*** Begin section ***
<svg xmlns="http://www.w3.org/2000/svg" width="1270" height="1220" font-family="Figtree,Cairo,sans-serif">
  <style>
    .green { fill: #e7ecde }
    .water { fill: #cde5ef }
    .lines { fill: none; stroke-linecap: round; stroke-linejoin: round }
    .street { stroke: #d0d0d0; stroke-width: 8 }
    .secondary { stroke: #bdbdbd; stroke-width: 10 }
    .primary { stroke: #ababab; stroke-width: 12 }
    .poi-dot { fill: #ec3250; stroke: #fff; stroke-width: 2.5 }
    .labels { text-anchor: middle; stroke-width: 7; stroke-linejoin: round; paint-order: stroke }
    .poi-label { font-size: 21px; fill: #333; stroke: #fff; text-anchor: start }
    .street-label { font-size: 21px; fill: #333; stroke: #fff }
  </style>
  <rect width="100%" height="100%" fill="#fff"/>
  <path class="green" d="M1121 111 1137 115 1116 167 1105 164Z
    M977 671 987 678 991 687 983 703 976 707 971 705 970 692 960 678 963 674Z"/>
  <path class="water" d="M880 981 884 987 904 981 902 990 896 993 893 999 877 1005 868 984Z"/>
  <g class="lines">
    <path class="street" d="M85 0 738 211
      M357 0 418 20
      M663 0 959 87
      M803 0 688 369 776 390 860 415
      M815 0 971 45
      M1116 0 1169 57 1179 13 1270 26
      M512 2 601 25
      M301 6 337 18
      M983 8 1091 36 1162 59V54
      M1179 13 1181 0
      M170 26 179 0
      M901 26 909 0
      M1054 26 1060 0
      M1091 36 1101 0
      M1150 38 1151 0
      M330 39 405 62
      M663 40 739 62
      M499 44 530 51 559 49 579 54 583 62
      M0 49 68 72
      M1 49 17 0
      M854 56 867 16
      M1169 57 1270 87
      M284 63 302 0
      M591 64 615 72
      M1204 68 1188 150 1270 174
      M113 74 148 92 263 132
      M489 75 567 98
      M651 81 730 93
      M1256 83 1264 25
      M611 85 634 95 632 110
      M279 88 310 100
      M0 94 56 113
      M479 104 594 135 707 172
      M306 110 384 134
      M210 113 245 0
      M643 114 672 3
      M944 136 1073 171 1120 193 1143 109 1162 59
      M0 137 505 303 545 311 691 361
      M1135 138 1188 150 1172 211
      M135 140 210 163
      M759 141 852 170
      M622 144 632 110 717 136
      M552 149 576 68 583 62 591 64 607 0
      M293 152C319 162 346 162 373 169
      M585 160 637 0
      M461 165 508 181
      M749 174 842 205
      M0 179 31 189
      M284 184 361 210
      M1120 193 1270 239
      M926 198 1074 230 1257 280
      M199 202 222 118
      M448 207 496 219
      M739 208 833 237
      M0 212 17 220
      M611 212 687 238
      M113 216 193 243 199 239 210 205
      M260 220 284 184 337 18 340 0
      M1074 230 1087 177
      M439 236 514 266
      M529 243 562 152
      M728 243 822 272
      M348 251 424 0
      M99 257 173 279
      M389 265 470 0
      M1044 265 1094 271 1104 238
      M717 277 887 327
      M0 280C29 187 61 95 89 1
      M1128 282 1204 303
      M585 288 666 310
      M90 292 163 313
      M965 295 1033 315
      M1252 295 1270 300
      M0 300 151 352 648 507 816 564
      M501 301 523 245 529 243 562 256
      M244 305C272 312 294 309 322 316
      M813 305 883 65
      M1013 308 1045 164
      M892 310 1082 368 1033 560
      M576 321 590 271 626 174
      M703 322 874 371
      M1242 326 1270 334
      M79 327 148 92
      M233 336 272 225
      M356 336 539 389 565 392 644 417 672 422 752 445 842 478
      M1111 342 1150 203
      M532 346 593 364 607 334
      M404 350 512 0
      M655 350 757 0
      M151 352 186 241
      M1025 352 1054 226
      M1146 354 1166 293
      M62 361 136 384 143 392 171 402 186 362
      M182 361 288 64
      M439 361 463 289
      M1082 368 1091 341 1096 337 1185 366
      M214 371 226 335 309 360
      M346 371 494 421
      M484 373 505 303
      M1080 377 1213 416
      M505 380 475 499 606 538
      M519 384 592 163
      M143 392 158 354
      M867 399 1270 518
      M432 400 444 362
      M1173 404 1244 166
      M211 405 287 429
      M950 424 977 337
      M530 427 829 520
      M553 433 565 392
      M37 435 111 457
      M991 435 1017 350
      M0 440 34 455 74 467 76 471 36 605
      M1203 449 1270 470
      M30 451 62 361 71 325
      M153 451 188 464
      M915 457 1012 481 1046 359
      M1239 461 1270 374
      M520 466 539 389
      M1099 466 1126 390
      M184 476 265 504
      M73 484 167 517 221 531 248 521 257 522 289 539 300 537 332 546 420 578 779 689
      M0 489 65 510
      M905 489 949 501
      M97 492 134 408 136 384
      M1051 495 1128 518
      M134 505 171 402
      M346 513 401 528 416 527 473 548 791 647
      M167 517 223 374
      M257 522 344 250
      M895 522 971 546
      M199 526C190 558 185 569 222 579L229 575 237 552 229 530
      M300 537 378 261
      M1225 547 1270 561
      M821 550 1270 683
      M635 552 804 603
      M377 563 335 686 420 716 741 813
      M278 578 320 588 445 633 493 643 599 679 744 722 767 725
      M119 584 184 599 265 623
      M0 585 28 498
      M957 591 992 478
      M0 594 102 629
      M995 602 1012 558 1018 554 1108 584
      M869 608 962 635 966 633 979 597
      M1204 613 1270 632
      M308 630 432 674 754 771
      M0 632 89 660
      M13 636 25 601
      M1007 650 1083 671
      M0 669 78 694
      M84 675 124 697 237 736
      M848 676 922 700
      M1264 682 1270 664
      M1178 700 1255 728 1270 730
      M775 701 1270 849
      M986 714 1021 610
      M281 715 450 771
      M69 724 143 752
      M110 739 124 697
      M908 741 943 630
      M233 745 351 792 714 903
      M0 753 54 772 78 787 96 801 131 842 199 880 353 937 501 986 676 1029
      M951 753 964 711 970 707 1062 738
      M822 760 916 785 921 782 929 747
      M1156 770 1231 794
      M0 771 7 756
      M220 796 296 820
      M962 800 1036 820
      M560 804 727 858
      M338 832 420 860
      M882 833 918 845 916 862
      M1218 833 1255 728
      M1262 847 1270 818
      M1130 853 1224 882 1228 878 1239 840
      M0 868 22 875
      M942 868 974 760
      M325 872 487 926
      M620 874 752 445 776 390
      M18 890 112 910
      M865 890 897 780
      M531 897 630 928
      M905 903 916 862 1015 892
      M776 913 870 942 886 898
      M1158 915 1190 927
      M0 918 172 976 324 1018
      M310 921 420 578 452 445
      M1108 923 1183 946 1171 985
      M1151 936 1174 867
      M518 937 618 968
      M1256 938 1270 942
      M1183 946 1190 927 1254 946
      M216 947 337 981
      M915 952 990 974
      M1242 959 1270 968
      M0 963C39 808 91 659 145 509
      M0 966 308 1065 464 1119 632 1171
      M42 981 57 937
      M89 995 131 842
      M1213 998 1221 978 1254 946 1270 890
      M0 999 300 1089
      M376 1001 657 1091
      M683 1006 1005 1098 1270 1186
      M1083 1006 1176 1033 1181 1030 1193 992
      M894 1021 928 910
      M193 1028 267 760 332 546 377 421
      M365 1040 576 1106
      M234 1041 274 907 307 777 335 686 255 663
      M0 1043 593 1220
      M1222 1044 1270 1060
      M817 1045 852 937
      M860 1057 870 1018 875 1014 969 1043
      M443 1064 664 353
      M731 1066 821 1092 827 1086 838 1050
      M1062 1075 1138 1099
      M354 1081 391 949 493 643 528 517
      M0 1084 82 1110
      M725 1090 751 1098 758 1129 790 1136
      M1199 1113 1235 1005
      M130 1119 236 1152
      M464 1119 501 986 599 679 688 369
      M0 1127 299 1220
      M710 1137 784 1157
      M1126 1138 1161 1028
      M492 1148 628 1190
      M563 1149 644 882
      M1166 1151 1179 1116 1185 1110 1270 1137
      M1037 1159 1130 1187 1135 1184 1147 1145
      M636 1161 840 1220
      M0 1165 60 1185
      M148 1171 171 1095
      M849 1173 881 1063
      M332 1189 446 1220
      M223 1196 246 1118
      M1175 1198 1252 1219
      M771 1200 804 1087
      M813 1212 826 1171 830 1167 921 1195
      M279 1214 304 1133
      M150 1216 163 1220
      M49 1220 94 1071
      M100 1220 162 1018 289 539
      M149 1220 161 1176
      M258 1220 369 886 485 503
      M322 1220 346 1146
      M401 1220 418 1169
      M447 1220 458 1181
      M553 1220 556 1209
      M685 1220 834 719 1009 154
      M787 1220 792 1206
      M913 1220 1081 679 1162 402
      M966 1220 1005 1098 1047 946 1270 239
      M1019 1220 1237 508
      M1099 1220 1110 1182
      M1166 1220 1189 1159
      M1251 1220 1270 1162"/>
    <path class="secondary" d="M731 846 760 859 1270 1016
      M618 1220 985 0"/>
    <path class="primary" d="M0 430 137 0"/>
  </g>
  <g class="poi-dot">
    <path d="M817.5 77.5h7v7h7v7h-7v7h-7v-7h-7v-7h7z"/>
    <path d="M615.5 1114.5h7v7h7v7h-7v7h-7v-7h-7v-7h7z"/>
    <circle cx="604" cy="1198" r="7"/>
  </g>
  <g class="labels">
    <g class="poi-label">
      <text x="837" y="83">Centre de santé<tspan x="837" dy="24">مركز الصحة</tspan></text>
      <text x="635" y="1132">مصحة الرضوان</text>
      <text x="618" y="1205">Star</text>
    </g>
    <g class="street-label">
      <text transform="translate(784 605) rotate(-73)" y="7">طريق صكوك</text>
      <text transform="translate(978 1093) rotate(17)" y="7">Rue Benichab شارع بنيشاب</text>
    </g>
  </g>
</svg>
*** End section ***
*** Begin section ***
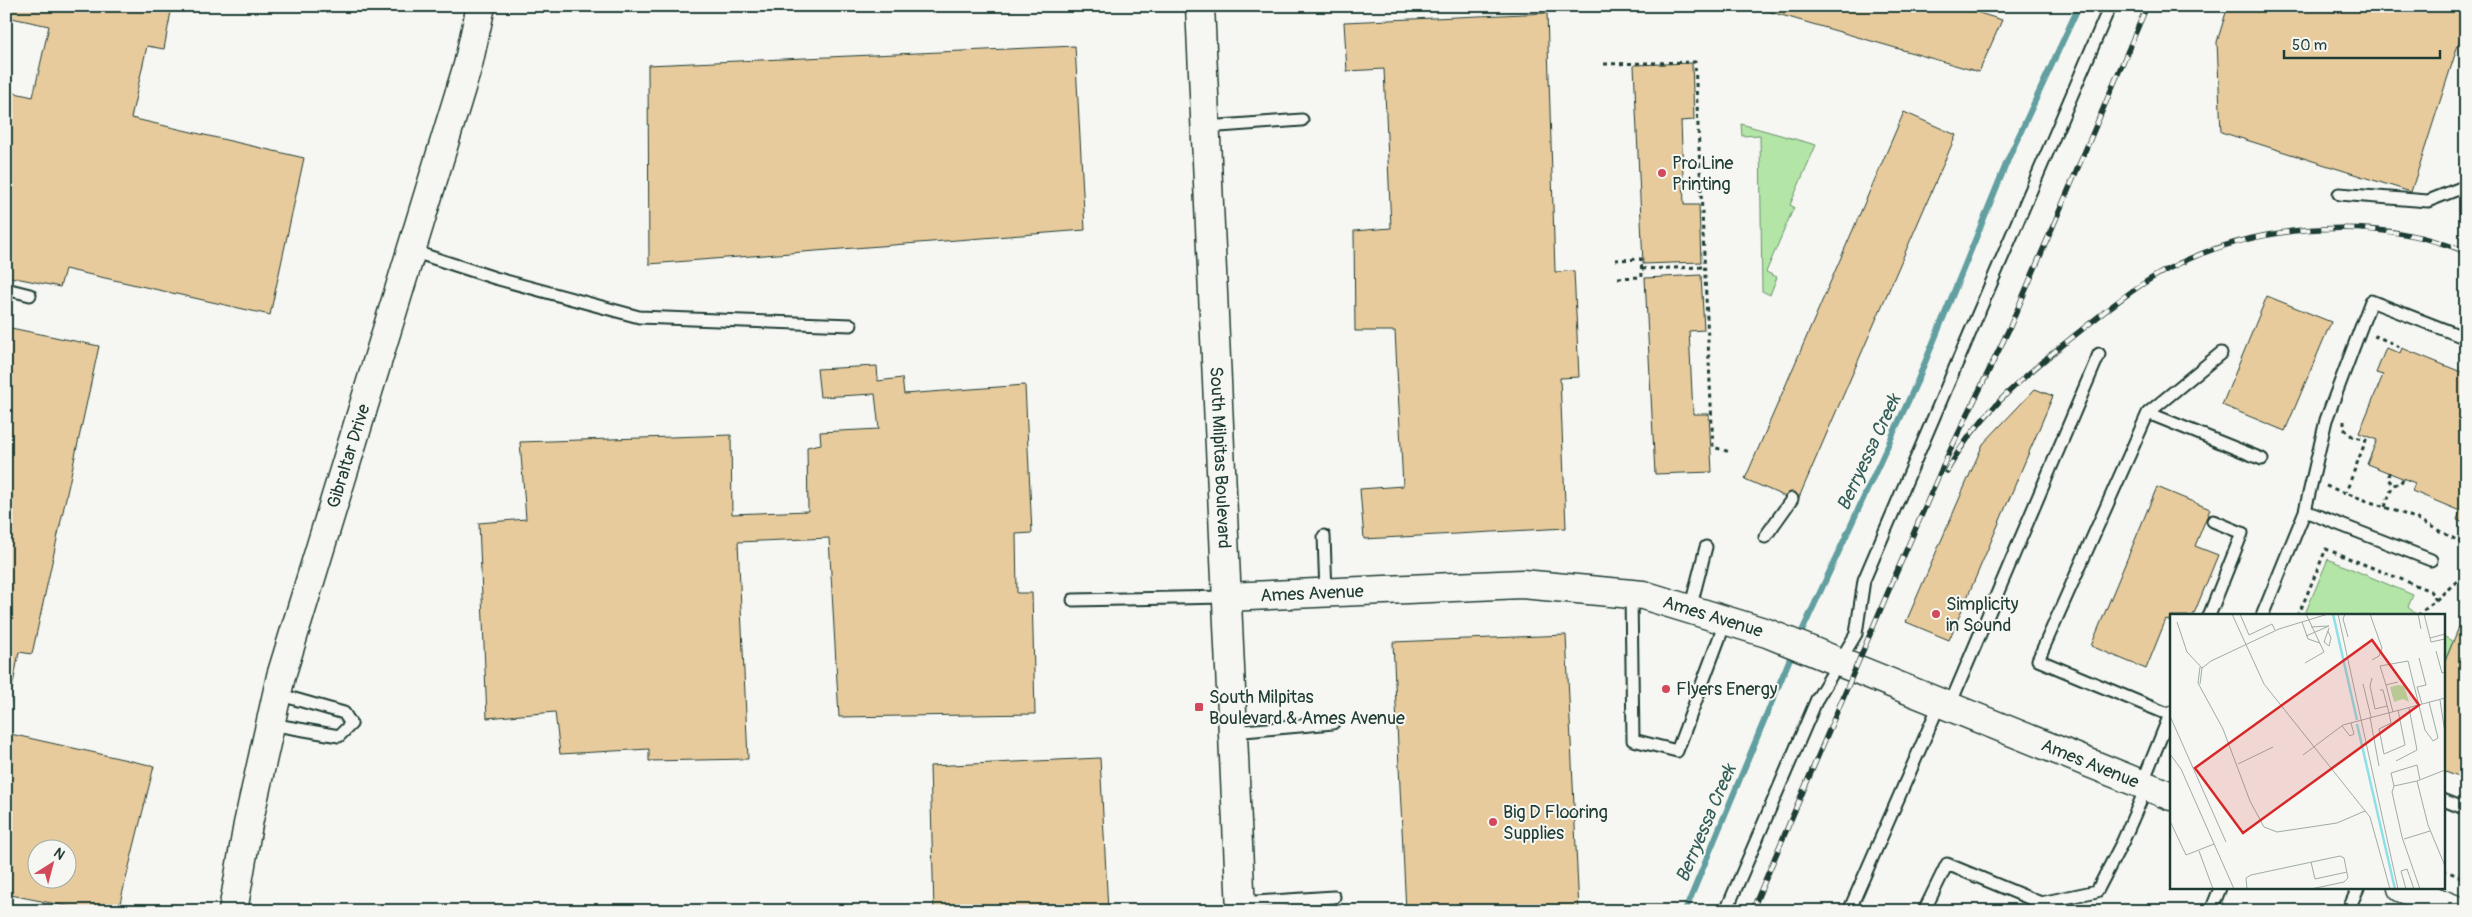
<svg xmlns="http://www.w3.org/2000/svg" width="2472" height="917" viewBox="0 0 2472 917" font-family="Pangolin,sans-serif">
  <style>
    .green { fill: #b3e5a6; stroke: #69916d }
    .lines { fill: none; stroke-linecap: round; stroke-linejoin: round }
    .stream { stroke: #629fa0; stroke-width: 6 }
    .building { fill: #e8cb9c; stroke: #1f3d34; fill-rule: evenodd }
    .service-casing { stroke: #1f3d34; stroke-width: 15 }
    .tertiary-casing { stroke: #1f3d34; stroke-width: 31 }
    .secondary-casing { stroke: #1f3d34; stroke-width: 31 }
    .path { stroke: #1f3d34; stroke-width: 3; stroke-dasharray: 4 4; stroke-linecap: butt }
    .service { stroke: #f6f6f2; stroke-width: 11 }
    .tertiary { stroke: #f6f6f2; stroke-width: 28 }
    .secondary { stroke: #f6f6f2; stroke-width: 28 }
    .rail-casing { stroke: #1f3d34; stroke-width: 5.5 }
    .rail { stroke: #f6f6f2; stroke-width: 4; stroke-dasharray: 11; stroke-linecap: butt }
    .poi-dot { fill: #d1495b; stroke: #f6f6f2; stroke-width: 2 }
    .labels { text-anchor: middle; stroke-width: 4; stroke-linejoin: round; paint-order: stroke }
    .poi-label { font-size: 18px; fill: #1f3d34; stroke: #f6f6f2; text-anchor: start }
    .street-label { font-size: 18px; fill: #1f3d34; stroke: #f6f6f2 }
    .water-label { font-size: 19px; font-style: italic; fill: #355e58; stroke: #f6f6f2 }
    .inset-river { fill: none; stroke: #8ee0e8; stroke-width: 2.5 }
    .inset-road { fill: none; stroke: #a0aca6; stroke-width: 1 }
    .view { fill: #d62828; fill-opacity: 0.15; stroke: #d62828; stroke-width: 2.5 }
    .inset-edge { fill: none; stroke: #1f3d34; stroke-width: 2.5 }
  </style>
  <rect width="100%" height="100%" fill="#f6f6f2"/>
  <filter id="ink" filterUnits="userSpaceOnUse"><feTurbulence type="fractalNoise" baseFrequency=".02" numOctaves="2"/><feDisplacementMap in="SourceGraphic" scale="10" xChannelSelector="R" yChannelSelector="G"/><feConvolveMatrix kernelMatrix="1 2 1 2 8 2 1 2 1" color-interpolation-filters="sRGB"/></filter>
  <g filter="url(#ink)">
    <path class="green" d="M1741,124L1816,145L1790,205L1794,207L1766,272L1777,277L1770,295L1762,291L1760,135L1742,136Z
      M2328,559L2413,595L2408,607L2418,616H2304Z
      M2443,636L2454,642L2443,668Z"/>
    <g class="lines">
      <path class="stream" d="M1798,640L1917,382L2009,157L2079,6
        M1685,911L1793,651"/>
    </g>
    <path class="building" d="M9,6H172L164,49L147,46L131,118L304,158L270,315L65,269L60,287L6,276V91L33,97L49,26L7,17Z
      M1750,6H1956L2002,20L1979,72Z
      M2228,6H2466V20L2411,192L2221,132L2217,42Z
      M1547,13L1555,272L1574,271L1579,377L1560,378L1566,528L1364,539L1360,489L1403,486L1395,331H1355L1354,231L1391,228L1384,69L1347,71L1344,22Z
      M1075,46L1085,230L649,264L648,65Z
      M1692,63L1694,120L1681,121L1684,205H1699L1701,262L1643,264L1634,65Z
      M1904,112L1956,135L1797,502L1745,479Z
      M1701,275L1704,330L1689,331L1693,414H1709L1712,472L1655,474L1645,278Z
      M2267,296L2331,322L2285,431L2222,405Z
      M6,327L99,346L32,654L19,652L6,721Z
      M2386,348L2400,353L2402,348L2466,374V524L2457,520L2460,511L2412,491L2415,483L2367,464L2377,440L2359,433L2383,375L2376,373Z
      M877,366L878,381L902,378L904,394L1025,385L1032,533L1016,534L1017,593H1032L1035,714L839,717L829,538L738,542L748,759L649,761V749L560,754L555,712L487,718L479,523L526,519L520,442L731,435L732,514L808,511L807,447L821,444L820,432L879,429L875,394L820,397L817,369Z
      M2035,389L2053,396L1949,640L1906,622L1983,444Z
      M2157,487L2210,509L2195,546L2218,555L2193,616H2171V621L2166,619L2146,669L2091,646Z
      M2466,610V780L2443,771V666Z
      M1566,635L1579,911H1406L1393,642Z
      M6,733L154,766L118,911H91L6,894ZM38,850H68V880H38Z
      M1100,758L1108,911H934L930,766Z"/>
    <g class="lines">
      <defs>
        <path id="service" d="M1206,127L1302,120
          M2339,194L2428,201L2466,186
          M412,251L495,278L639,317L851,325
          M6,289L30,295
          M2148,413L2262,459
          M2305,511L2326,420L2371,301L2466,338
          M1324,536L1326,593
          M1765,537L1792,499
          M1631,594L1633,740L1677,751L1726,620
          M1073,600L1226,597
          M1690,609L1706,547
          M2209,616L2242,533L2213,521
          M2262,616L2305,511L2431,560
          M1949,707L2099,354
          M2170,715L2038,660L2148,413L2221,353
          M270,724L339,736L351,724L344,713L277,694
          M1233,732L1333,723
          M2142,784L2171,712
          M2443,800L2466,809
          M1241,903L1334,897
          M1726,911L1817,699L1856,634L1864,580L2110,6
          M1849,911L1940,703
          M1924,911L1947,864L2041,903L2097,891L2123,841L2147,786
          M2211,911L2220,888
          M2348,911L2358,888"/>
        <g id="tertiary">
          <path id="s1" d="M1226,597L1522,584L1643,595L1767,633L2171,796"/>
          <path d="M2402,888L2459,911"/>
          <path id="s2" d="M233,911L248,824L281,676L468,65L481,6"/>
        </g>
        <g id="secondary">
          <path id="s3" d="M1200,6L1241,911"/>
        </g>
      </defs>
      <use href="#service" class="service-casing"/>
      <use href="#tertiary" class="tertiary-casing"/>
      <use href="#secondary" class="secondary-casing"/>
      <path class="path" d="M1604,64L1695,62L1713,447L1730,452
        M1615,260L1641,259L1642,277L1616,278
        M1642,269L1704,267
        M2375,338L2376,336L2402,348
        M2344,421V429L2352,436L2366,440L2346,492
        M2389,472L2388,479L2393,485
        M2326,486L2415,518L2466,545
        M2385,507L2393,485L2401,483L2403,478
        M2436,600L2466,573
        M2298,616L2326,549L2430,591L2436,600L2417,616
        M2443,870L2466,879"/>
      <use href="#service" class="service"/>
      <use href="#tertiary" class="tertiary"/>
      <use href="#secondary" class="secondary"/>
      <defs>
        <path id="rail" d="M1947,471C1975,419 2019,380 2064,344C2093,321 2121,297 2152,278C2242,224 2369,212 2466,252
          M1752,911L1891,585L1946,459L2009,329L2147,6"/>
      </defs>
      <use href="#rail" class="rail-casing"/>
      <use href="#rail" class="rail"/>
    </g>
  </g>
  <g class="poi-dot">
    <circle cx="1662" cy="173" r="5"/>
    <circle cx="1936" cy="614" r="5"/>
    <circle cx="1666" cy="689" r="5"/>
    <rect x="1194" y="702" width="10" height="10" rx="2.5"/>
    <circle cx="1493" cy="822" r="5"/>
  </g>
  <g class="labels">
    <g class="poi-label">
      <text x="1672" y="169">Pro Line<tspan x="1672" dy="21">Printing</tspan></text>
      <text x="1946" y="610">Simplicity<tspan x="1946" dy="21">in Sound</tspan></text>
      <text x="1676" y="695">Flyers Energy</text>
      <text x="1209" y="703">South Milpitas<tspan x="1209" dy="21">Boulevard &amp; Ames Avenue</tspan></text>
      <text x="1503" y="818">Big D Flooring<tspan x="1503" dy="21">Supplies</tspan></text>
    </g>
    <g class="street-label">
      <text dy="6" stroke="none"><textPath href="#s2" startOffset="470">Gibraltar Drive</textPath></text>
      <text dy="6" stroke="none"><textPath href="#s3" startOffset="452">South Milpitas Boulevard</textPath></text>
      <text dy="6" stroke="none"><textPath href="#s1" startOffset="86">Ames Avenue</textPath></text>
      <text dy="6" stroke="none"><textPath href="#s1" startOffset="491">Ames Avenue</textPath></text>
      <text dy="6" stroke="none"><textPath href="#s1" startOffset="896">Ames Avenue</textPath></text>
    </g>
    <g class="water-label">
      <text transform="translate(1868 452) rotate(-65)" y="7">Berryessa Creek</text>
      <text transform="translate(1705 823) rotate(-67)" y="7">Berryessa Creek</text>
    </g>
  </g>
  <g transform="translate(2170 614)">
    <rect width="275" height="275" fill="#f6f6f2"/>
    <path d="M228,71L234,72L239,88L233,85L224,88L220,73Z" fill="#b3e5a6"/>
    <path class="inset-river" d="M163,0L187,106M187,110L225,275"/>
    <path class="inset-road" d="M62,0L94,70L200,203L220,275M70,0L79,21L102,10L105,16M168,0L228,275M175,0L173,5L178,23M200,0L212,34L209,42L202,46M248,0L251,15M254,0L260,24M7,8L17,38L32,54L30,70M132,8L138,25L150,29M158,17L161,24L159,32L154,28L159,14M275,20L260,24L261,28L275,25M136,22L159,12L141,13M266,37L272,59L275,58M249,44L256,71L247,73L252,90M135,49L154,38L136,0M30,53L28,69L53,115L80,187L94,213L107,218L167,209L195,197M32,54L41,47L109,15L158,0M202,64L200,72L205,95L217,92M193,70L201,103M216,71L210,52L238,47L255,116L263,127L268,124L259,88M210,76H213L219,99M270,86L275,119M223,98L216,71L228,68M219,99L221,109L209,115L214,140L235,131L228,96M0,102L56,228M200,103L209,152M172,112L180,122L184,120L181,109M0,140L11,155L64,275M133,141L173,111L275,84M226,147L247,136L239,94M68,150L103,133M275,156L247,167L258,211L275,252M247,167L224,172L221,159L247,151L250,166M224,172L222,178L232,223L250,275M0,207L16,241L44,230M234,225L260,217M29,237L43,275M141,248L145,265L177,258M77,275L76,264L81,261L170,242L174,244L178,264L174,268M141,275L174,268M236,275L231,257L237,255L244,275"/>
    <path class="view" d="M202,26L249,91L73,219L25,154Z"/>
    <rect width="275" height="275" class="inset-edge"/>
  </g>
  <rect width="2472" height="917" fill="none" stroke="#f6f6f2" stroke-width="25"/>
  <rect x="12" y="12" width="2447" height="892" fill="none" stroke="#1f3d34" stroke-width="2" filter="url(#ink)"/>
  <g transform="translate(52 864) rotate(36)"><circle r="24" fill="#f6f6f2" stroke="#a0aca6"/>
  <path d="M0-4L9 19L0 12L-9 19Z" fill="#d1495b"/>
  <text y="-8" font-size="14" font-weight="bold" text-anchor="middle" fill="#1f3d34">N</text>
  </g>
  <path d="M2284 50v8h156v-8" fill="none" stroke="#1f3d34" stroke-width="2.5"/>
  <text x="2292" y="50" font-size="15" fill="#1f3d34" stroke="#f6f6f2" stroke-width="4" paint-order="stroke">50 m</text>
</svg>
*** End section ***
WHAT IS EXPECTED: Reproduce every line above that contains the string "middle".

TASK SOLUTION:
    .labels { text-anchor: middle; stroke-width: 7; stroke-linejoin: round; paint-order: stroke }
    .labels { text-anchor: middle; stroke-width: 4; stroke-linejoin: round; paint-order: stroke }
  <text y="-8" font-size="14" font-weight="bold" text-anchor="middle" fill="#1f3d34">N</text>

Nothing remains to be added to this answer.